A security researcher has discovered an easy way to infect Apple’s Macintosh computers with an unusual kind of malware using its own Thunderbolt port.
The hack was presented by programming expert Trammell Hudson at the annual Chaos Computer Congress (30C3) in Hamburg Germany. He demonstrated that it is possible to rewrite the firmware of an Intel Thunderbolt Mac.
The hack, dubbed Thunderstrike, actually takes advantage of a years-old vulnerability in the Thunderbolt Option ROM that was first disclosed in 2012 but is yet to be patched. Thunderstrike can infect the AppleExtensible Firmware Interface (EFI) by allocating a malicious code into the boot ROM of an Apple computer through infected Thunderbolt devices.
The hack is really dangerous as, according to the researcher, there is no means for the user to detect the hack, or remove it even by re-installation of the complete OS X, only because the malicious code actually is in the system’s own separate ROM.
“Since the boot ROM is independent of the operating system, reinstallation of OS X will not remove it.

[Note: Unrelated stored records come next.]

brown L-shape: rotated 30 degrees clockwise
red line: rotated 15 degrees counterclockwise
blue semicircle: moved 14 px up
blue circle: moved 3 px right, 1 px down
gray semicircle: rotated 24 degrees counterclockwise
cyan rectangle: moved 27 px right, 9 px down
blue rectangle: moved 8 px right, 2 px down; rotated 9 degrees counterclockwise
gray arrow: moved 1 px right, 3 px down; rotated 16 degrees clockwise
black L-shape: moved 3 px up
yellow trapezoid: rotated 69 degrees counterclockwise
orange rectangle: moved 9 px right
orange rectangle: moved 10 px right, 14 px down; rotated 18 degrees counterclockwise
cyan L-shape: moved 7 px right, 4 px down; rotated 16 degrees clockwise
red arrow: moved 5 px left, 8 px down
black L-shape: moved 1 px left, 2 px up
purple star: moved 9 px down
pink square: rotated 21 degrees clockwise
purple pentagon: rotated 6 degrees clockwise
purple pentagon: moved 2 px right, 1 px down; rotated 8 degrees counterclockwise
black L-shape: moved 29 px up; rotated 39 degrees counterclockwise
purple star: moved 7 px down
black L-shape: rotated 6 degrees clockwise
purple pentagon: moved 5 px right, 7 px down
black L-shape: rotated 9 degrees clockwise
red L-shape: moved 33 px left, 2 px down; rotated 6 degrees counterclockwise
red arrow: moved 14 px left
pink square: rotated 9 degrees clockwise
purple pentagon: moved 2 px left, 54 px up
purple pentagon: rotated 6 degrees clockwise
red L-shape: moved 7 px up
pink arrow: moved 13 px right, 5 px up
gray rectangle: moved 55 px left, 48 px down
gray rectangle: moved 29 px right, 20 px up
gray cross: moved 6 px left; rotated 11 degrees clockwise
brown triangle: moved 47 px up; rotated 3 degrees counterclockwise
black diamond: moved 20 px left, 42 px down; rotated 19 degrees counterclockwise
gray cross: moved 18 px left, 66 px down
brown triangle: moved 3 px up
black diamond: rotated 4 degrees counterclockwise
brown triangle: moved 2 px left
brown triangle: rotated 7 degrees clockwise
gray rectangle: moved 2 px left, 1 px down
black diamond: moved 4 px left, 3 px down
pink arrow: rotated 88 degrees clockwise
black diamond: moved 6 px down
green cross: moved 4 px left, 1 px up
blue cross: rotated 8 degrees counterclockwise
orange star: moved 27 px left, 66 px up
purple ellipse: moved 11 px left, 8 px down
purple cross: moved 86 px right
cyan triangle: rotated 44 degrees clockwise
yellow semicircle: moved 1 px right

Nor does it depend on anything stored on the disk, so replacing the hard drive has no effect. A hardware in-system-programming device is the only way to restore the stock firmware.”
Hudson also showed that he could replace Apple’s own cryptographic key with a new one, which will prevent legitimate firmware updates from being accepted.
“There are neither hardware nor software cryptographic checks at boot time of firmware validity, so once the malicious code has been flashed to the ROM, it controls the system from the very first instruction,” Trammell Hudson said. “It could use SMM and other techniques to hide from attempts to detect it.“
In addition to writing a custom code to the boot ROM, Hudson’s presentation also notes a method by which the bootkit could replicate itself to any attached Thunderbolt device, giving it the ability to spread across even air-gapped networks.
In short, an attacker could use the vulnerable Thunderbolt port to install a custom bootkit, which could even replicate itself to any other Thunderbolt-attached device, thereby spreading all over across the networks.
As far as Hudson knows, there are no Mac firmware bootkits in the wild and at this time, it exists only as a proof-of-concept. So, we can presume that the vulnerability can only be exploited if the attacker has physical access to the Thunderbolt Mac. Therefore, a regular Mac user need not to worry about the hack.
Apple has already patched part of the vulnerability in the latest Mac mini and on the iMac with 5K Retina Display, which will soon be available for other Macs.